• TASK DETAILS
Only some lines are wanted: please transcribe exactly those from the one containing "micrograph displays staining" through the end of the data, pictures excluded.

• COLLECTED DATA
++++++++++++++++++++

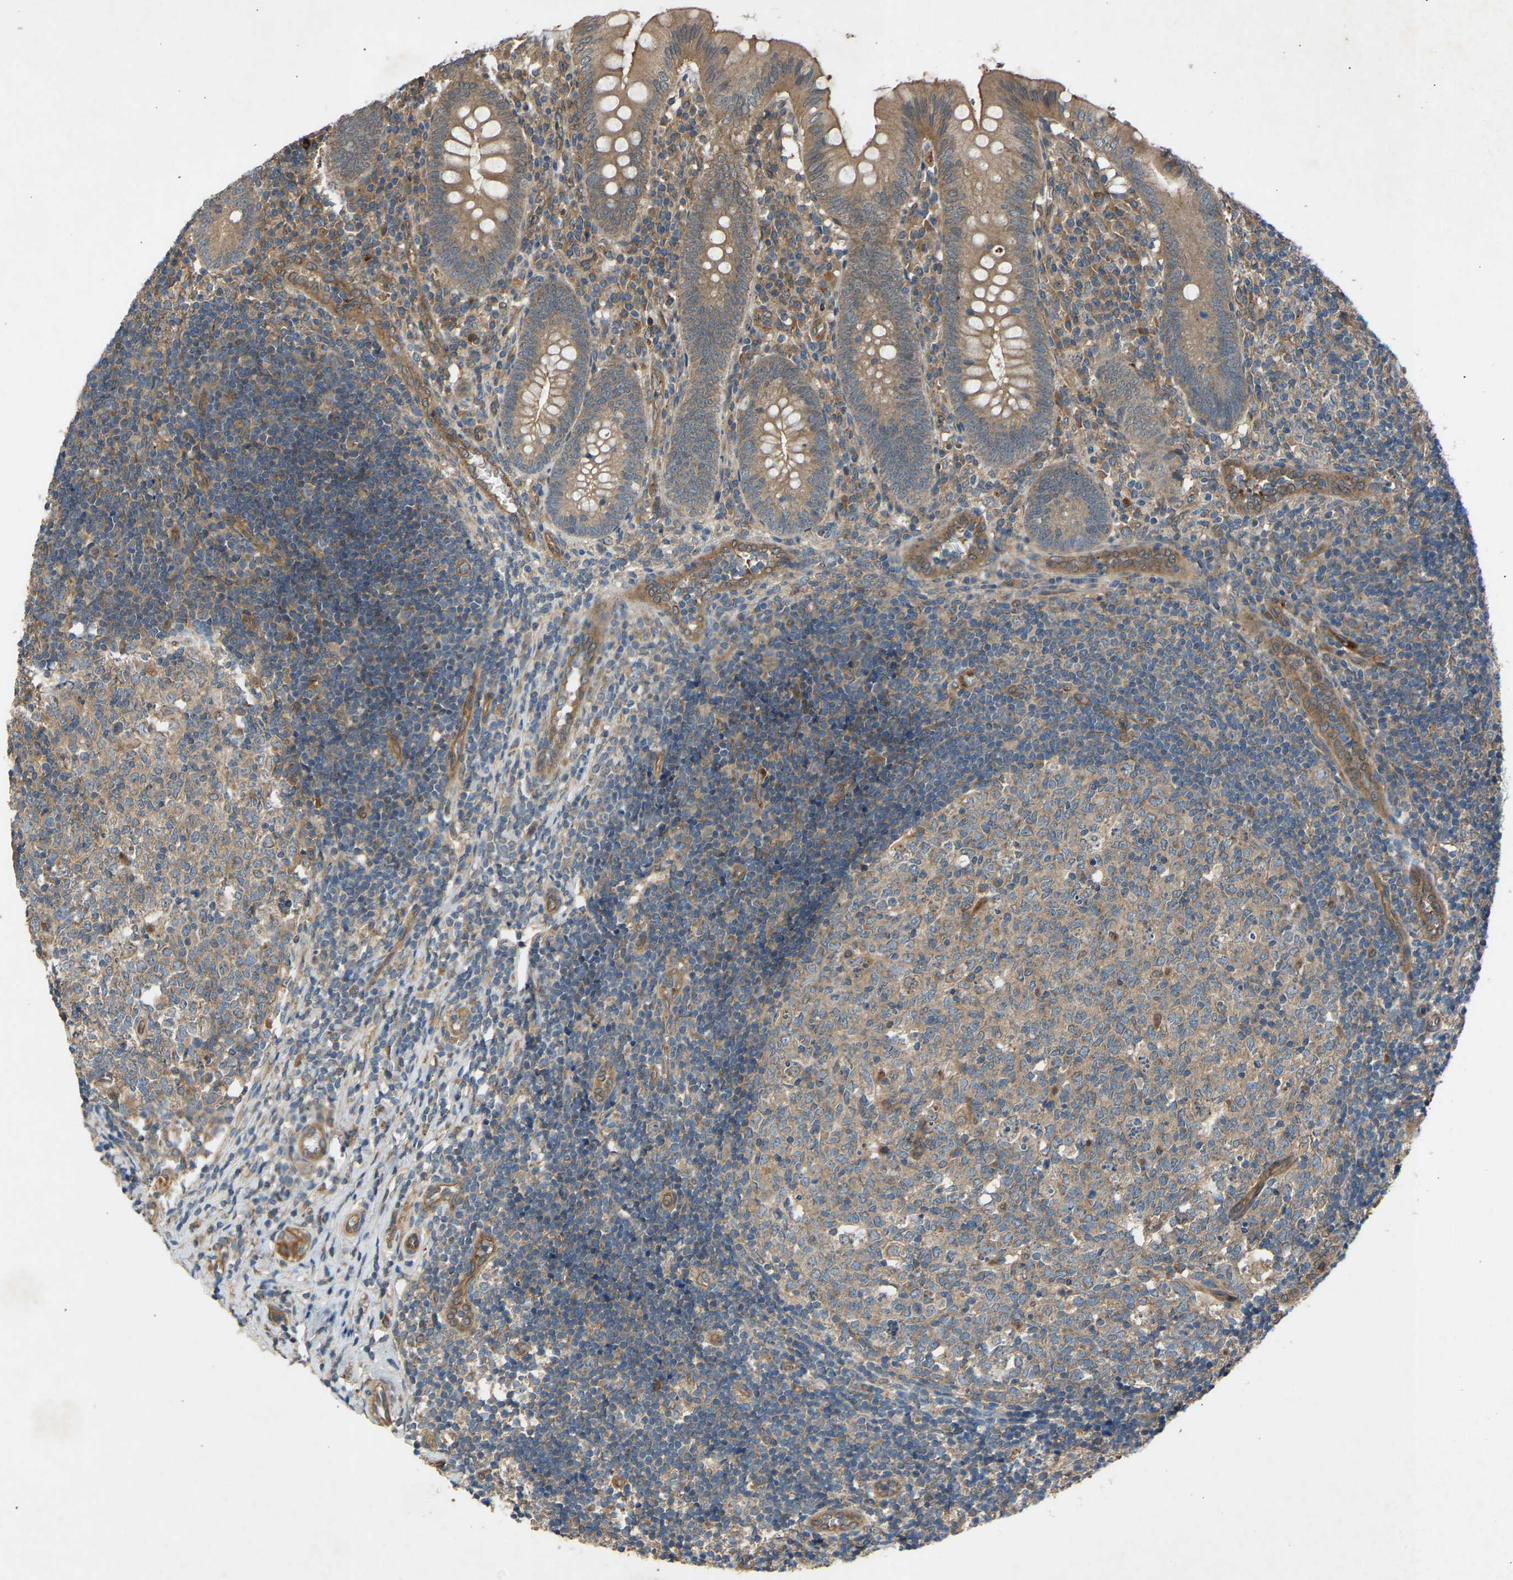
{"staining": {"intensity": "weak", "quantity": ">75%", "location": "cytoplasmic/membranous"}, "tissue": "appendix", "cell_type": "Glandular cells", "image_type": "normal", "snomed": [{"axis": "morphology", "description": "Normal tissue, NOS"}, {"axis": "topography", "description": "Appendix"}], "caption": "Glandular cells show low levels of weak cytoplasmic/membranous expression in about >75% of cells in unremarkable human appendix. The protein of interest is stained brown, and the nuclei are stained in blue (DAB IHC with brightfield microscopy, high magnification).", "gene": "GAS2L1", "patient": {"sex": "male", "age": 8}}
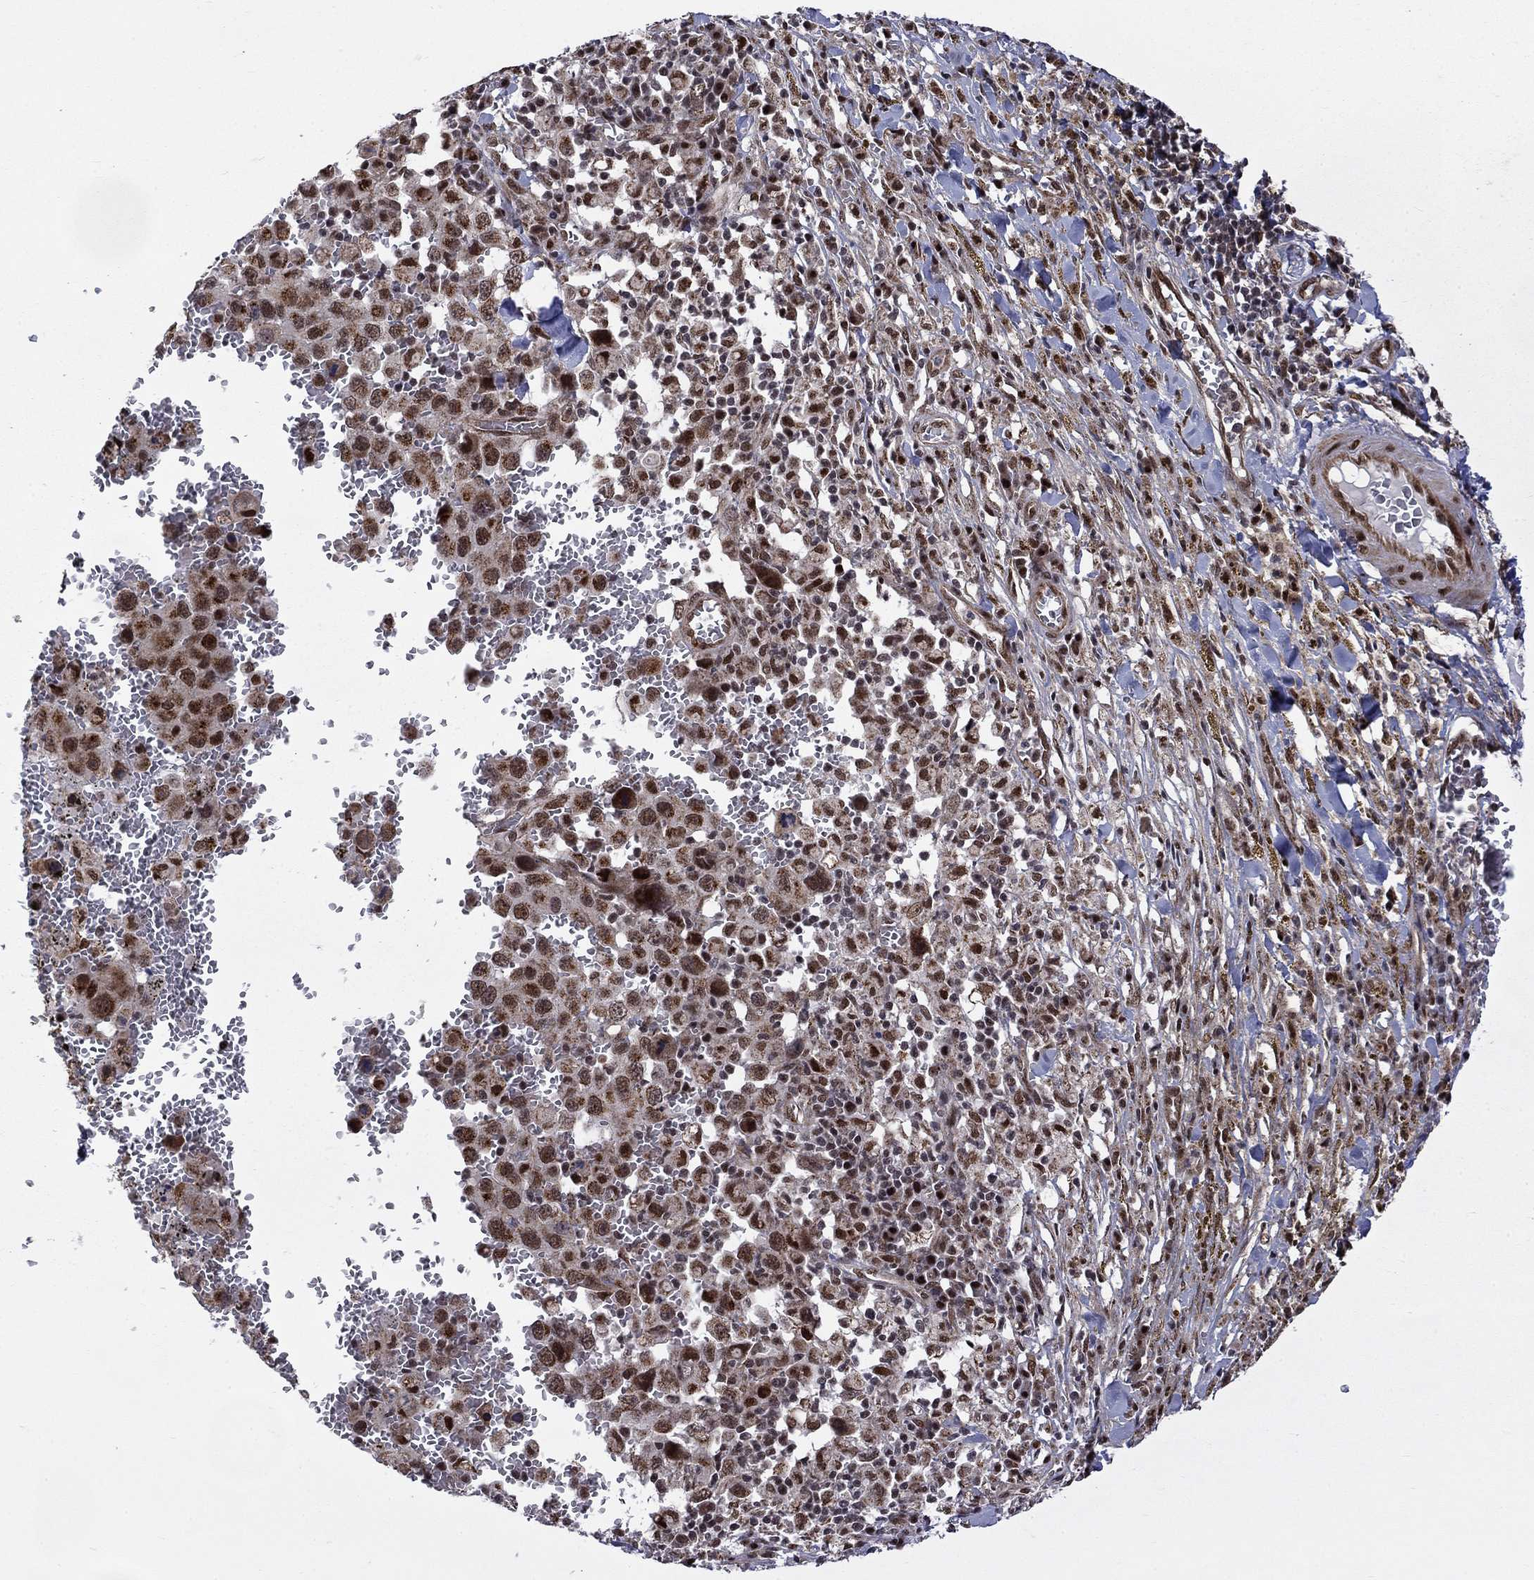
{"staining": {"intensity": "strong", "quantity": "25%-75%", "location": "nuclear"}, "tissue": "melanoma", "cell_type": "Tumor cells", "image_type": "cancer", "snomed": [{"axis": "morphology", "description": "Malignant melanoma, NOS"}, {"axis": "topography", "description": "Skin"}], "caption": "The micrograph displays staining of malignant melanoma, revealing strong nuclear protein staining (brown color) within tumor cells.", "gene": "KPNA3", "patient": {"sex": "female", "age": 91}}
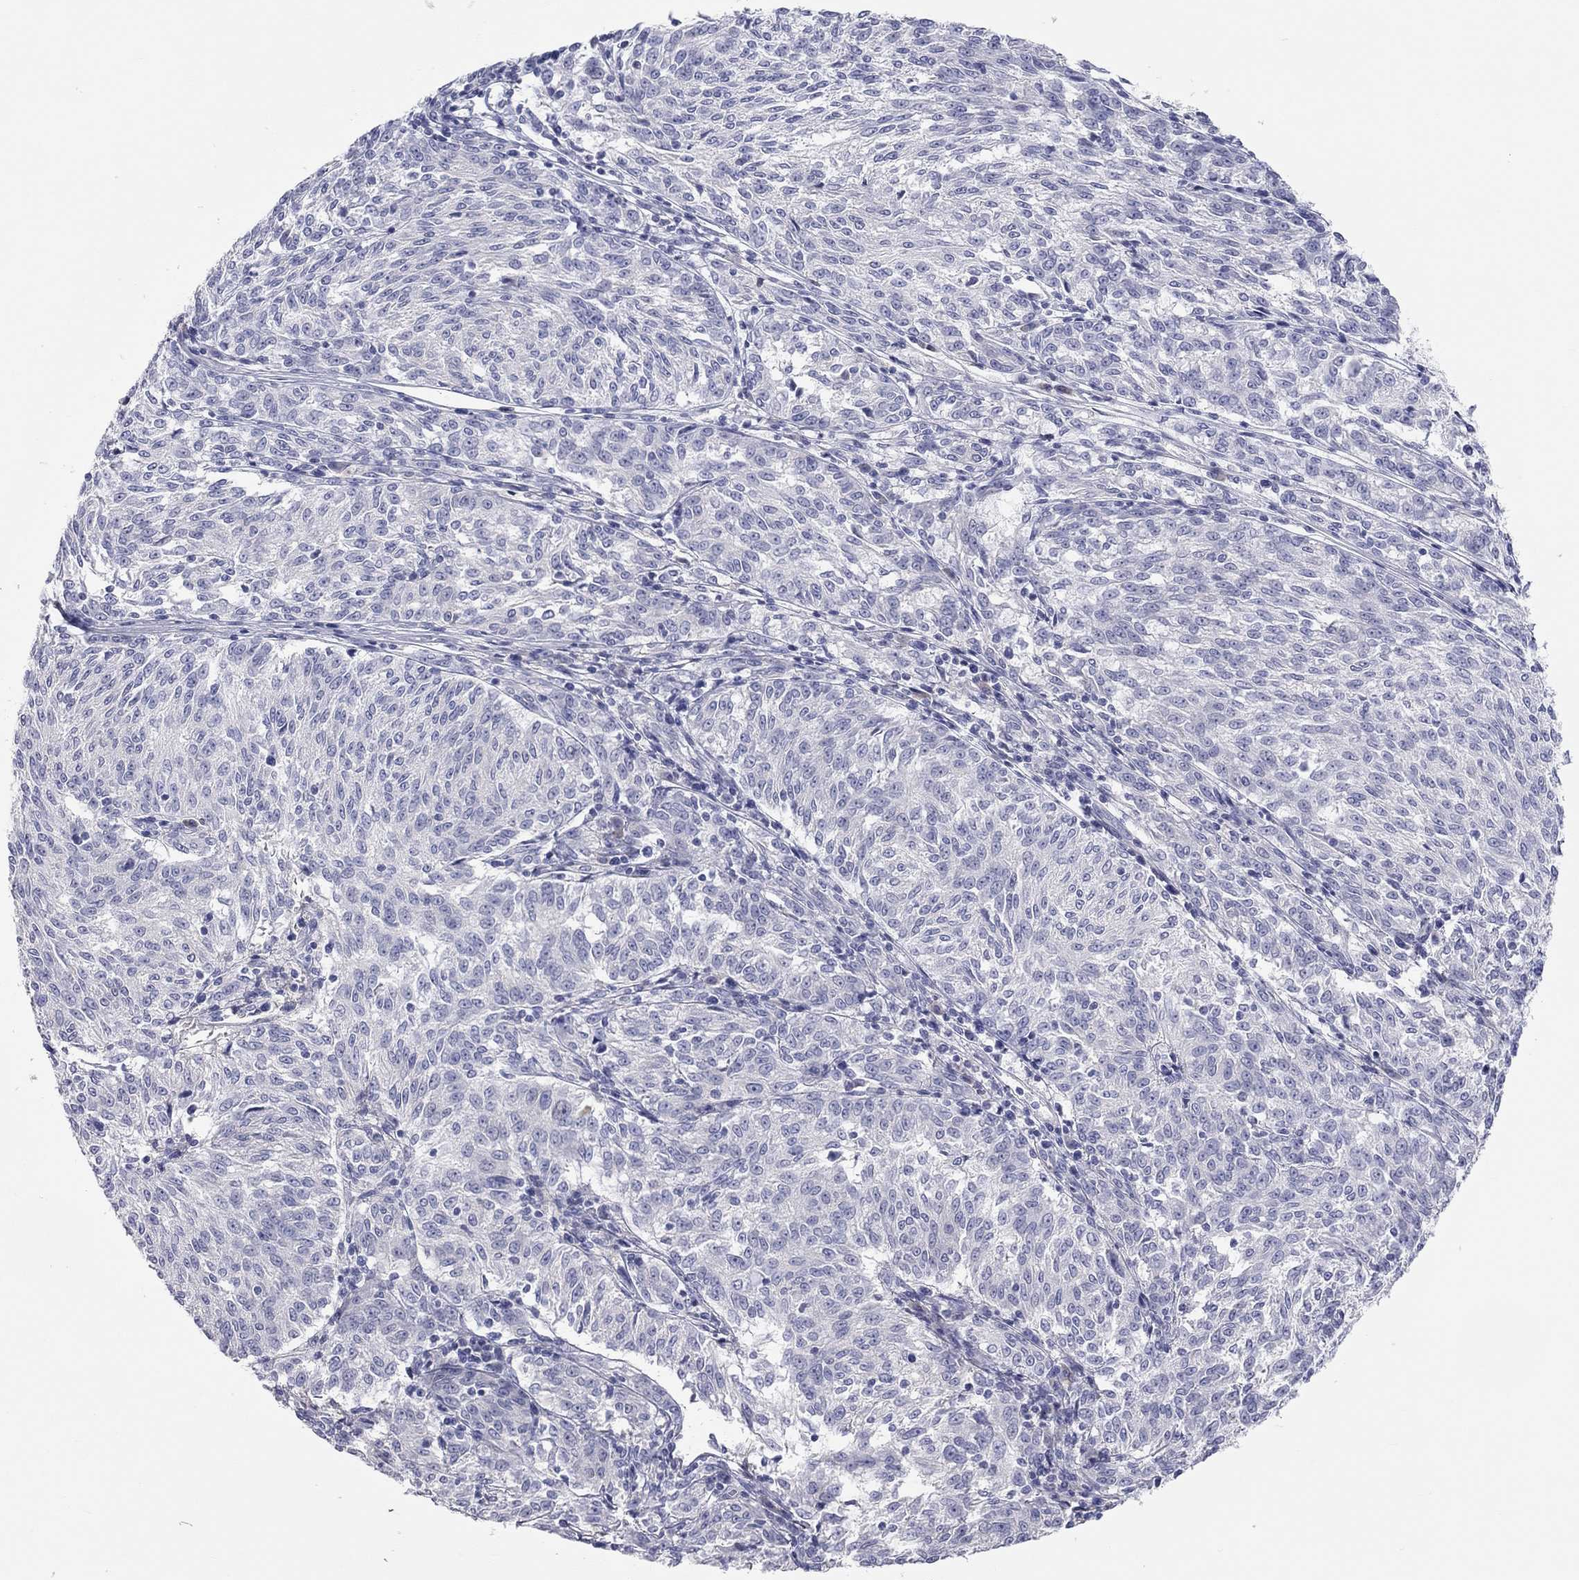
{"staining": {"intensity": "negative", "quantity": "none", "location": "none"}, "tissue": "melanoma", "cell_type": "Tumor cells", "image_type": "cancer", "snomed": [{"axis": "morphology", "description": "Malignant melanoma, NOS"}, {"axis": "topography", "description": "Skin"}], "caption": "This image is of malignant melanoma stained with immunohistochemistry to label a protein in brown with the nuclei are counter-stained blue. There is no expression in tumor cells.", "gene": "ST7L", "patient": {"sex": "female", "age": 72}}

++++++++++++++++++++

• OUTPUT OF THE TASK
{"staining": {"intensity": "strong", "quantity": "25%-75%", "location": "nuclear"}, "tissue": "melanoma", "cell_type": "Tumor cells", "image_type": "cancer", "snomed": [{"axis": "morphology", "description": "Malignant melanoma, NOS"}, {"axis": "topography", "description": "Skin"}], "caption": "The micrograph displays staining of malignant melanoma, revealing strong nuclear protein staining (brown color) within tumor cells.", "gene": "KPNA3", "patient": {"sex": "female", "age": 91}}
{"staining": {"intensity": "negative", "quantity": "none", "location": "none"}, "tissue": "melanoma", "cell_type": "Tumor cells", "image_type": "cancer", "snomed": [{"axis": "morphology", "description": "Malignant melanoma, NOS"}, {"axis": "topography", "description": "Skin"}], "caption": "This image is of malignant melanoma stained with immunohistochemistry to label a protein in brown with the nuclei are counter-stained blue. There is no expression in tumor cells.", "gene": "ST7L", "patient": {"sex": "female", "age": 72}}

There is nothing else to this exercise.